Amy received her bachelors in geology from Hanover College in 2008 and is currently a Ph.D. student at Oregon State University. Recently she has been working on the geochemistry of plagioclase ultra-phyric basalts from mid-ocean ridges globally to understand why they erupt and what information they can tell us about crustal magma chamber processes. Her research uses trace element and isotopic microanalyses of mineral phases to unravel the pre-eruptive history of magmas. This is Amy's first cruise and she is excited to actively participate in ocean research!

Sean Scott
New Mexico State University

Sean received his B.S. degree in geology from Central Washington University in 2009 and is currently pursuing his M.S. degree at New Mexico State University.
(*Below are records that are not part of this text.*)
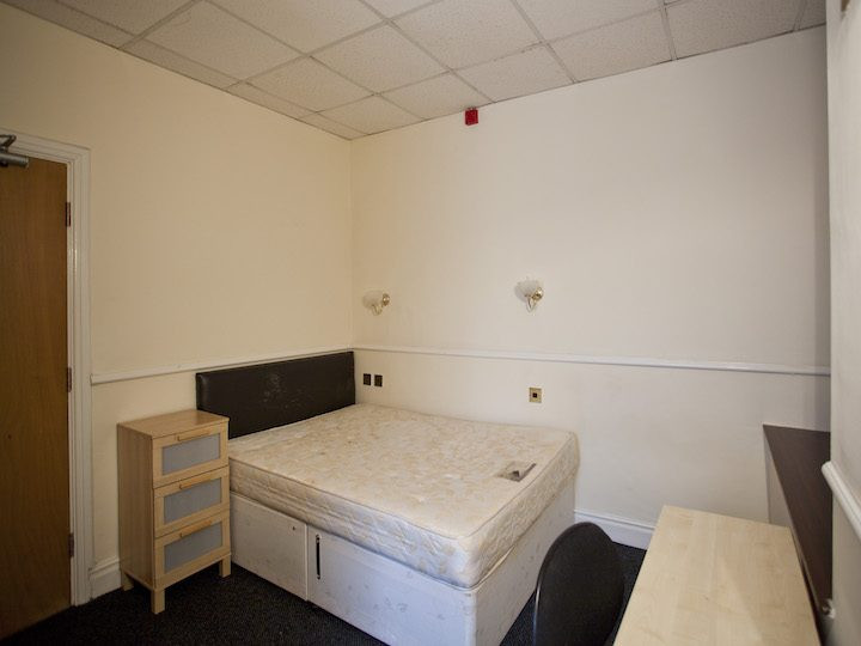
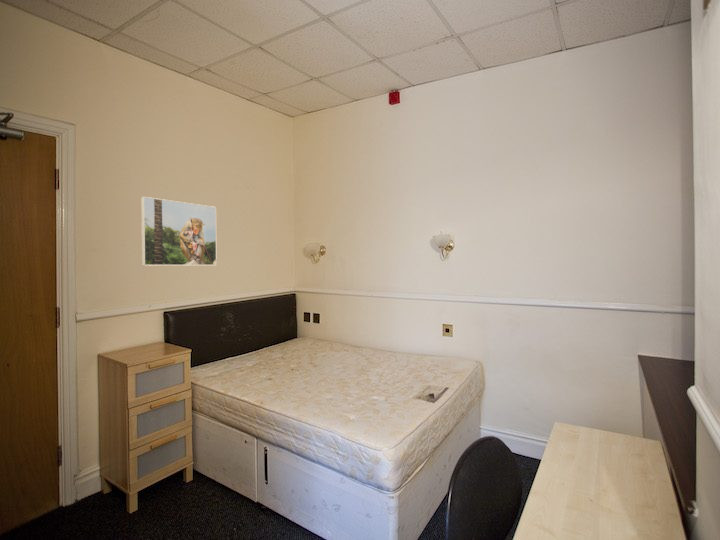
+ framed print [140,196,218,266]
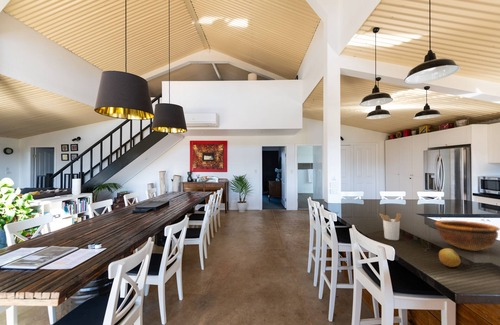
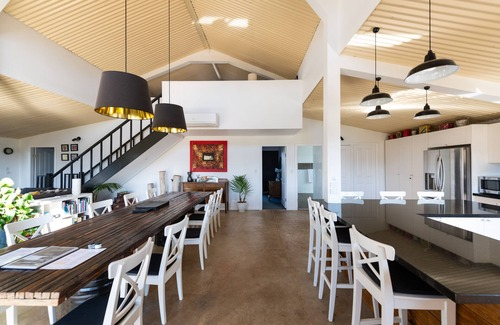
- bowl [433,219,500,252]
- fruit [438,247,462,268]
- utensil holder [378,212,402,241]
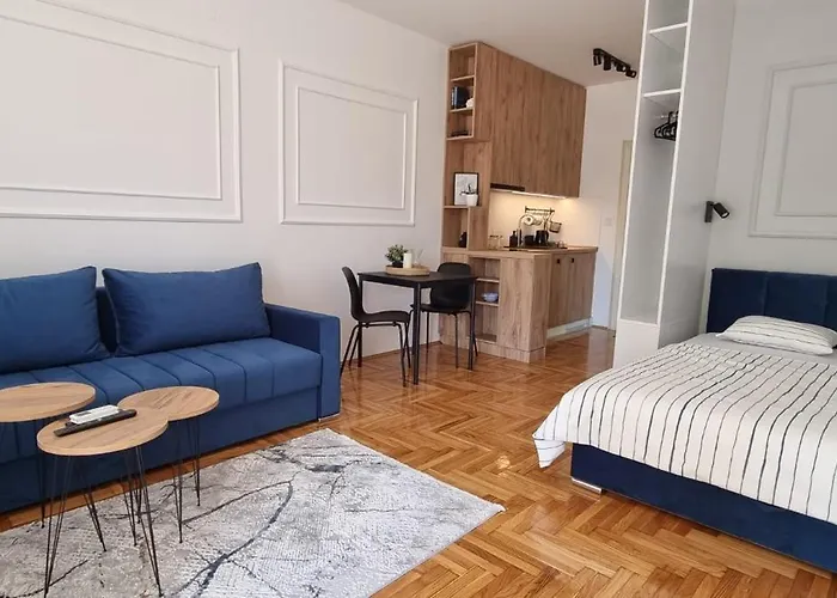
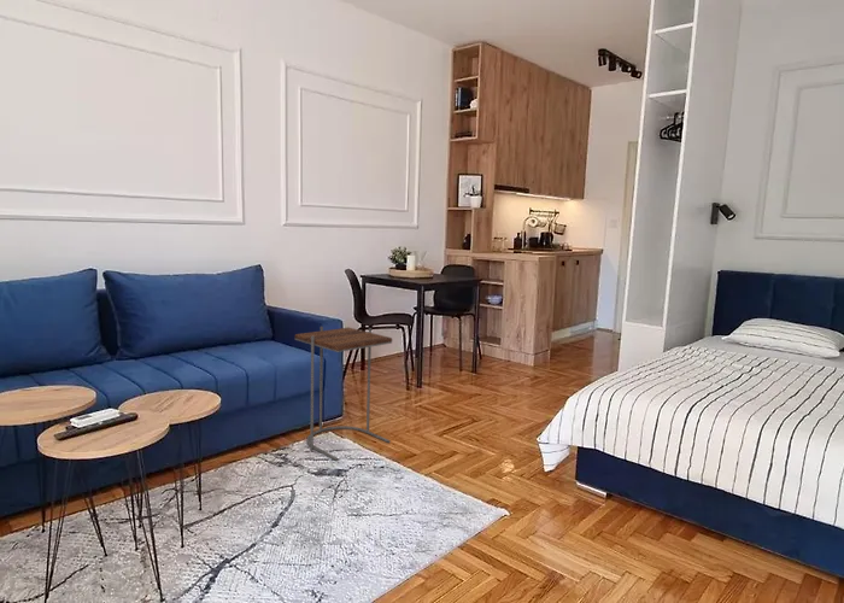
+ side table [293,326,393,462]
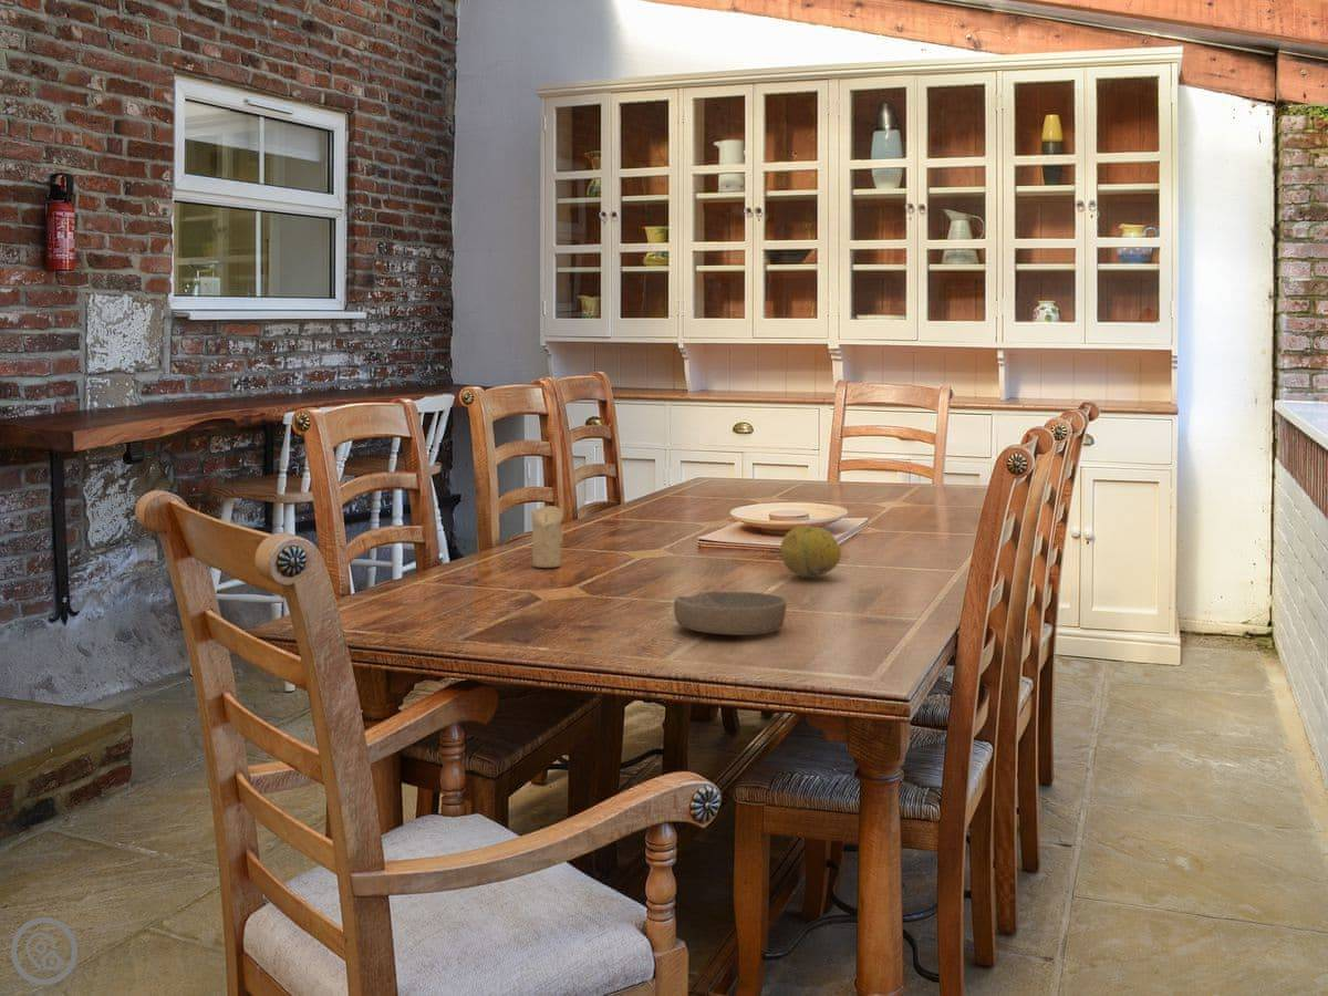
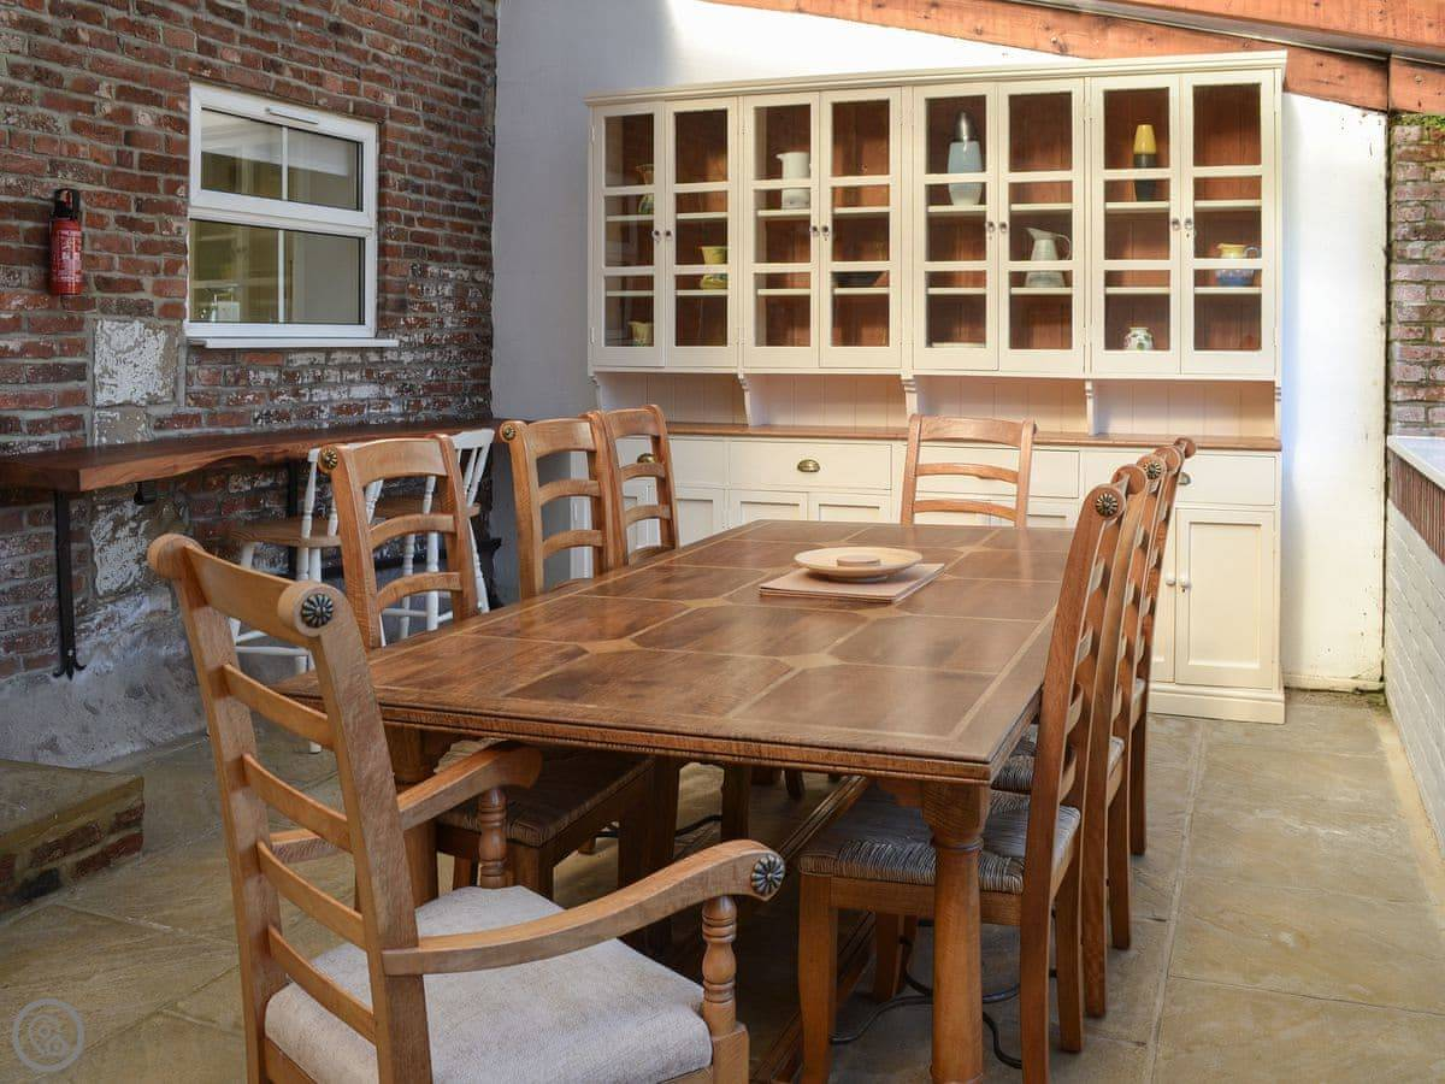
- candle [530,505,563,569]
- bowl [673,591,787,636]
- fruit [779,525,842,579]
Sean is presently working on uranium series geochemistry of Endeavour basalts to evaluate spreading dynamics and chemical variation through time. Never did he think that he would have the opportunity to go on a research cruise with MBARI to his thesis area, and he is absolutely ecstatic about this trip!

Kevin Werts
University of Florida

Kevin graduated from Texas Tech University with a bachelor's degree in geology. He is currently working towards his M.S. degree with Dr. Michael Perfit at the University of Florida. Kevin's research focuses on the phase chemistry of evolved mid ocean ridge lavas from the Cleft segment of the Juan de Fuca Ridge. He is using phase chemistry to better understand the processes of differentiation that produced such evolved lavas at this mid ocean ridge.